Ist der HSV also nicht unabsteigbar?
Im Moment sieht es so aus und es kann auch gerne so bleiben, aber dafür muss auf dem Platz mehr geschehen. Lange geht das sonst in der Form nicht mehr gut.
Warum ist der HSV schon so lange das Sorgenkind der deutschen Liga?
Wenn das einer wüsste, hätte er es wahrscheinlich geändert. Man kann zwar die Struktur im Verein ändern und hundertmal den Trainer wechseln, aber entscheidend ist die sportliche Qualität. Wenn man sich die letzten Jahre ansieht, kann man nicht von der sportlichen Qualität sprechen, die oben mitspielt, sondern eher um Platz 10 bis gegen den Abstieg.
Ist das nicht verwunderlich bei den hohen Millionenbeträgen, die Investor Kühne in den Verein gesteckt hat?
Geld schießt meistens Tore, aber nicht immer. Ein Glück, dass er so viel investiert und den Verein unterstützt, sonst würde es für den HSV noch schwieriger werden. Da muss man vielleicht beginnen sich zu hinterfragen, woran es liegt, dass man seit Jahren keinen Erfolg hat und nur gegen den Abstieg spielt.
Was würden Sie als Manager des Vereins anders machen?

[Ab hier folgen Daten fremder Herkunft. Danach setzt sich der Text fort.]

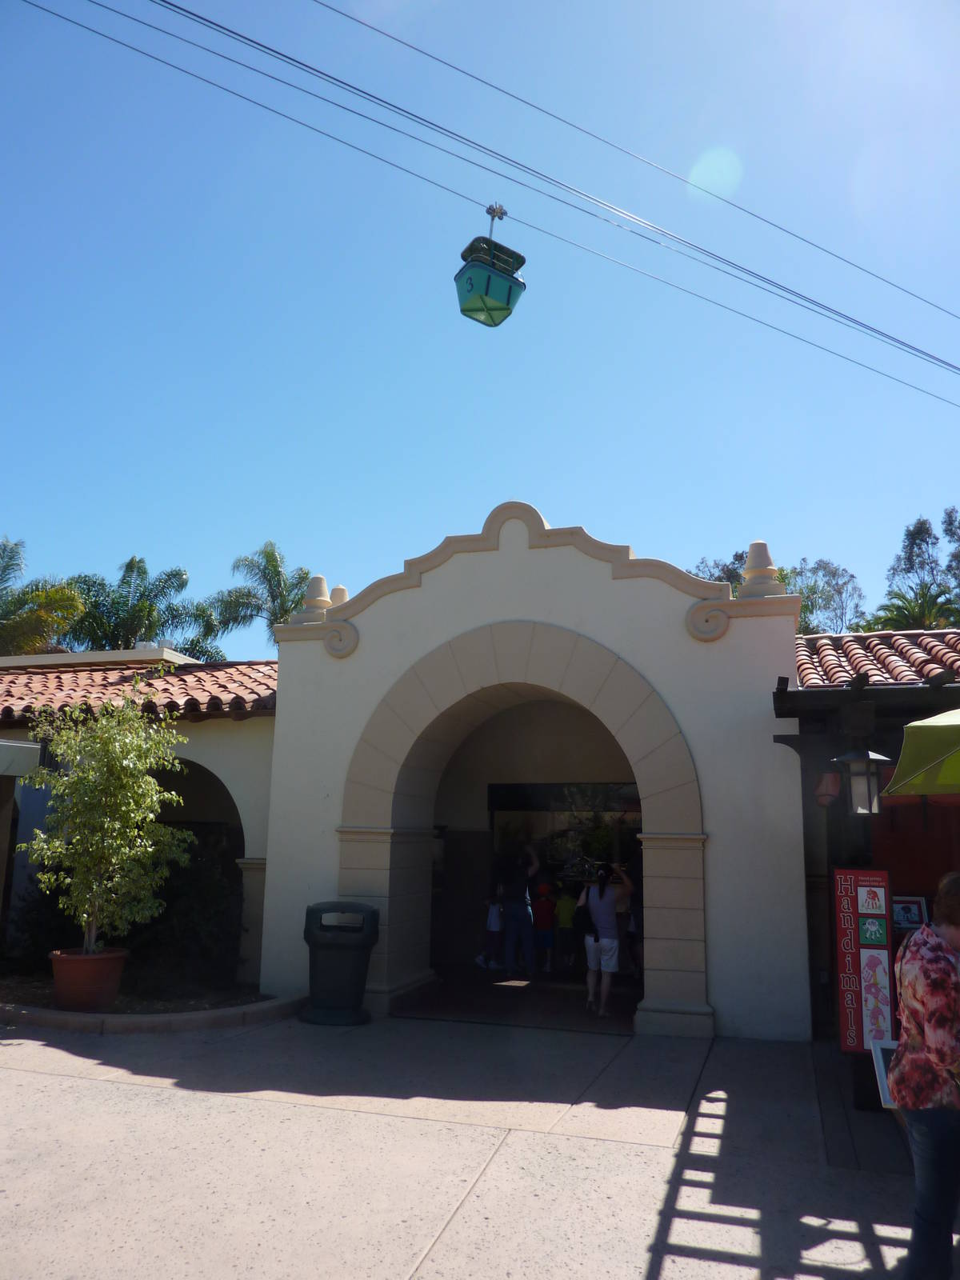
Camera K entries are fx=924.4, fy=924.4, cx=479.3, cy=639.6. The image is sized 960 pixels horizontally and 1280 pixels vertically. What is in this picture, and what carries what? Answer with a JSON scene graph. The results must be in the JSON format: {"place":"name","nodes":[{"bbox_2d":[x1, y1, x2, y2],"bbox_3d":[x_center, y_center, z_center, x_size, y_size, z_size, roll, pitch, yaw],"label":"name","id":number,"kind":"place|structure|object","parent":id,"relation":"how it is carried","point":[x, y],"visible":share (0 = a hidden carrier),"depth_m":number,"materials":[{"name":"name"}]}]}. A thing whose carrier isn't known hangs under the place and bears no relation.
{"place":"outdoors","nodes":[
{"label":"outdoors","id":0,"kind":"place"},
{"bbox_2d":[0,537,87,654],"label":"palm tree","id":1,"kind":"object","parent":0,"point":[41,641],"visible":0.73,"depth_m":24.55,"materials":[{"name":"green plant"}]},
{"bbox_2d":[0,648,278,986],"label":"left building","id":2,"kind":"structure","parent":0,"point":[191,754],"depth_m":10.54,"materials":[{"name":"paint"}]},
{"bbox_2d":[0,737,43,777],"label":"awning","id":3,"kind":"object","parent":2,"relation":"attached to","point":[25,746],"visible":0.98,"depth_m":8.73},
{"bbox_2d":[0,656,277,721],"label":"tile roof","id":4,"kind":"structure","parent":2,"relation":"on","point":[56,686],"depth_m":10.78,"materials":[{"name":"tile"}]},
{"bbox_2d":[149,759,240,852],"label":"archway","id":5,"kind":"object","parent":2,"relation":"in","point":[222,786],"visible":0.28,"depth_m":10.88,"materials":[{"name":"white paint"}]},
{"bbox_2d":[60,557,226,660],"bbox_3d":[-10.988,2.638,28.401,5.851,10.700,5.868,-6,-13,31],"label":"palm tree","id":6,"kind":"object","parent":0,"point":[141,611],"visible":0.63,"depth_m":28.45,"materials":[{"name":"green plant"}]},
{"bbox_2d":[209,541,312,648],"bbox_3d":[-7.391,2.518,32.988,5.042,12.237,5.108,-3,-11,18],"label":"palm tree","id":7,"kind":"object","parent":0,"point":[296,585],"visible":0.5,"depth_m":33.16,"materials":[{"name":"green plant"}]},
{"bbox_2d":[0,1009,944,1279],"label":"pavement","id":8,"kind":"structure","parent":0,"point":[138,1090],"materials":[{"name":"grey concrete"}]},
{"bbox_2d":[0,974,299,1033],"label":"planting bed","id":9,"kind":"object","parent":8,"relation":"on","point":[62,1014],"visible":0.51,"depth_m":8.11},
{"bbox_2d":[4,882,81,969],"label":"shrub","id":10,"kind":"object","parent":9,"relation":"in","point":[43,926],"visible":0.62,"depth_m":10.25,"materials":[{"name":"green plant"}]},
{"bbox_2d":[49,946,129,1010],"bbox_3d":[-3.656,3.167,8.593,0.714,0.467,0.720,-3,-11,18],"label":"flower pot","id":11,"kind":"object","parent":9,"relation":"on","point":[82,958],"visible":0.88,"depth_m":8.36,"materials":[{"name":"ceramic"}]},
{"bbox_2d":[18,691,191,953],"bbox_3d":[-3.562,1.760,8.806,1.647,2.569,1.642,-7,-14,37],"label":"small tree","id":12,"kind":"object","parent":11,"relation":"in","point":[151,786],"visible":0.98,"depth_m":8.61,"materials":[{"name":"green plant"}]},
{"bbox_2d":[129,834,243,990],"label":"shrub","id":13,"kind":"object","parent":9,"relation":"on","point":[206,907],"visible":0.67,"depth_m":9.92,"materials":[{"name":"green plant"}]},
{"bbox_2d":[302,900,379,1026],"bbox_3d":[-1.315,2.989,8.610,0.708,1.053,0.638,-3,-11,18],"label":"trash can","id":14,"kind":"object","parent":8,"relation":"on","point":[328,945],"visible":0.99,"depth_m":8.39,"materials":[{"name":"black plastic"}]},
{"bbox_2d":[832,868,895,1052],"bbox_3d":[2.605,2.157,6.232,0.427,1.235,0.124,-3,-11,18],"label":"sign board","id":15,"kind":"object","parent":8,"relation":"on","point":[855,953],"visible":0.91,"depth_m":6.21,"materials":[{"name":"red"}]},
{"bbox_2d":[870,1036,901,1106],"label":"board","id":16,"kind":"object","parent":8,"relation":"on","point":[879,1055],"visible":0.38,"depth_m":5.16,"materials":[{"name":"white"}]},
{"bbox_2d":[891,872,959,1279],"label":"woman","id":17,"kind":"object","parent":8,"relation":"on","point":[932,1039],"visible":1,"depth_m":3.41},
{"bbox_2d":[0,0,959,634],"label":"sky","id":18,"kind":"structure","parent":0,"point":[766,522],"materials":[{"name":"blue"}]},
{"bbox_2d":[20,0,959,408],"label":"cable","id":19,"kind":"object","parent":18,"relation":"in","point":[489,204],"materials":[{"name":"grey metal"}]},
{"bbox_2d":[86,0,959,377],"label":"cable","id":20,"kind":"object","parent":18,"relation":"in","point":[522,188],"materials":[{"name":"grey metal"}]},
{"bbox_2d":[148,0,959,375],"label":"cable","id":21,"kind":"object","parent":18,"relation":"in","point":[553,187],"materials":[{"name":"grey metal"}]},
{"bbox_2d":[452,205,527,326],"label":"gondola","id":22,"kind":"object","parent":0,"point":[507,281],"visible":0.95,"depth_m":9.52,"materials":[{"name":"green metal"}]},
{"bbox_2d":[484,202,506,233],"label":"hanger","id":23,"kind":"object","parent":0,"point":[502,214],"visible":0.72,"depth_m":10.58,"materials":[{"name":"metal"}]},
{"bbox_2d":[392,967,639,1033],"label":"floor","id":24,"kind":"structure","parent":0,"point":[499,988],"materials":[{"name":"brown"}]},
{"bbox_2d":[476,891,505,970],"bbox_3d":[0.191,3.760,11.910,0.453,1.009,0.432,6,-12,-24],"label":"child","id":25,"kind":"object","parent":24,"relation":"on","point":[494,918],"visible":0.89,"depth_m":11.83},
{"bbox_2d":[497,844,539,979],"bbox_3d":[0.473,3.346,11.407,0.624,1.624,0.726,-3,-11,18],"label":"person","id":26,"kind":"object","parent":24,"relation":"on","point":[518,910],"visible":0.99,"depth_m":11.20},
{"bbox_2d":[532,880,557,973],"bbox_3d":[0.841,3.788,12.101,0.442,1.132,0.441,1,-11,-1],"label":"child","id":27,"kind":"object","parent":24,"relation":"on","point":[547,915],"visible":0.97,"depth_m":12.01},
{"bbox_2d":[553,886,578,972],"bbox_3d":[1.152,3.822,12.094,0.446,1.075,0.447,0,-11,3],"label":"child","id":28,"kind":"object","parent":24,"relation":"on","point":[566,902],"visible":0.97,"depth_m":12.00},
{"bbox_2d":[578,859,632,1018],"bbox_3d":[1.274,3.003,9.345,0.539,1.472,0.692,-3,-11,18],"label":"woman","id":29,"kind":"object","parent":24,"relation":"on","point":[602,902],"visible":0.97,"depth_m":9.18},
{"bbox_2d":[572,891,592,940],"bbox_3d":[1.098,2.880,9.621,0.267,0.412,0.426,-3,-11,18],"label":"handbag","id":30,"kind":"object","parent":29,"relation":"hanging from","point":[584,918],"visible":0.56,"depth_m":9.50,"materials":[{"name":"black leather"}]},
{"bbox_2d":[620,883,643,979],"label":"person","id":31,"kind":"object","parent":24,"relation":"on","point":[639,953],"visible":0.31,"depth_m":10.78},
{"bbox_2d":[255,504,812,1041],"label":"building","id":32,"kind":"structure","parent":0,"point":[594,579],"depth_m":9.24,"materials":[{"name":"white paint"}]},
{"bbox_2d":[293,575,332,623],"bbox_3d":[-1.944,-0.458,10.958,0.427,0.684,0.424,-3,-11,18],"label":"finial","id":33,"kind":"object","parent":32,"relation":"on","point":[320,585],"visible":0.77,"depth_m":10.87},
{"bbox_2d":[328,584,348,605],"bbox_3d":[-1.847,-0.405,11.961,0.395,0.651,0.395,-3,-11,18],"label":"finial","id":34,"kind":"object","parent":32,"relation":"on","point":[338,590],"visible":0.26,"depth_m":11.93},
{"bbox_2d":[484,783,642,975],"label":"glass storefront","id":35,"kind":"object","parent":32,"relation":"in","point":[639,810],"visible":0.44,"depth_m":12.03,"materials":[{"name":"glass"}]},
{"bbox_2d":[737,540,785,598],"bbox_3d":[2.894,-0.709,9.508,0.433,0.710,0.440,-3,-11,18],"label":"finial","id":36,"kind":"object","parent":32,"relation":"on","point":[750,563],"visible":0.8,"depth_m":9.42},
{"bbox_2d":[313,0,959,346],"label":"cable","id":37,"kind":"object","parent":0,"point":[478,79],"visible":0.94,"depth_m":11.44,"materials":[{"name":"grey metal"}]},
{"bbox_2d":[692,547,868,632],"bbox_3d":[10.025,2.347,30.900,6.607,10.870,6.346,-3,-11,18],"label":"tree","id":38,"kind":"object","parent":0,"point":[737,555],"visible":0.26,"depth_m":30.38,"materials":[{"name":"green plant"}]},
{"bbox_2d":[779,629,959,1047],"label":"building","id":39,"kind":"structure","parent":0,"point":[802,719],"depth_m":7.84,"materials":[{"name":"red"}]},
{"bbox_2d":[813,769,842,806],"bbox_3d":[2.699,1.131,7.157,0.239,0.342,0.251,-3,-11,18],"label":"red lantern","id":40,"kind":"object","parent":39,"relation":"attached to","point":[821,797],"visible":0.8,"depth_m":7.08,"materials":[{"name":"red"}]},
{"bbox_2d":[830,747,891,815],"bbox_3d":[2.575,0.920,6.267,0.334,0.600,0.332,-3,-11,18],"label":"wall lantern","id":41,"kind":"object","parent":39,"relation":"attached to","point":[869,757],"visible":0.97,"depth_m":6.18,"materials":[{"name":"black metal"}]},
{"bbox_2d":[795,628,959,690],"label":"tile roof","id":42,"kind":"structure","parent":39,"relation":"on","point":[914,657],"depth_m":8.53,"materials":[{"name":"tile"}]},
{"bbox_2d":[890,895,929,930],"bbox_3d":[3.399,2.216,7.344,0.352,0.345,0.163,-3,-11,18],"label":"poster","id":43,"kind":"object","parent":39,"relation":"attached to","point":[908,923],"visible":0.68,"depth_m":7.34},
{"bbox_2d":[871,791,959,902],"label":"red door","id":44,"kind":"structure","parent":39,"relation":"attached to","point":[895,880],"depth_m":7.68,"materials":[{"name":"red"}]},
{"bbox_2d":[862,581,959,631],"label":"palm tree","id":45,"kind":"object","parent":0,"point":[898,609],"visible":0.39,"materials":[{"name":"green plant"}]},
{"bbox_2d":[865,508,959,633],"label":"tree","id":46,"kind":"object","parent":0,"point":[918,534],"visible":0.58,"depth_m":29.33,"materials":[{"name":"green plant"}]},
{"bbox_2d":[884,708,959,798],"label":"green umbrella","id":47,"kind":"object","parent":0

Von außen ist das schwierig. Einfach gesagt: Ich würde versuchen eine erfolgreiche Mannschaft zusammenzustellen, aber das probieren ein Heribert Bruchhagen, Jens Todt oder Markus Gisdol jeden Tag. Ich bin überzeugt, dass alle Verantwortlichen jeden Tag alles geben, damit es mit dem Verein vorangeht. Man darf aber nicht vergessen, dass es noch Gegenspieler am Wochenende, Verletzungssorgen etc. gibt. Wie ich Manager bei Hansa Rostock war, hat mir ein Kollege gesagt: Paule, sogar, wenn jetzt alle 18 Teams ihr Potenzial zu hundert Prozent abrufen, müssen am Ende drei Mannschaften absteigen. Da haben wir gerade gegen den Abstieg gespielt und haben alles gegeben. Letztendlich sind wir trotzdem abgestiegen.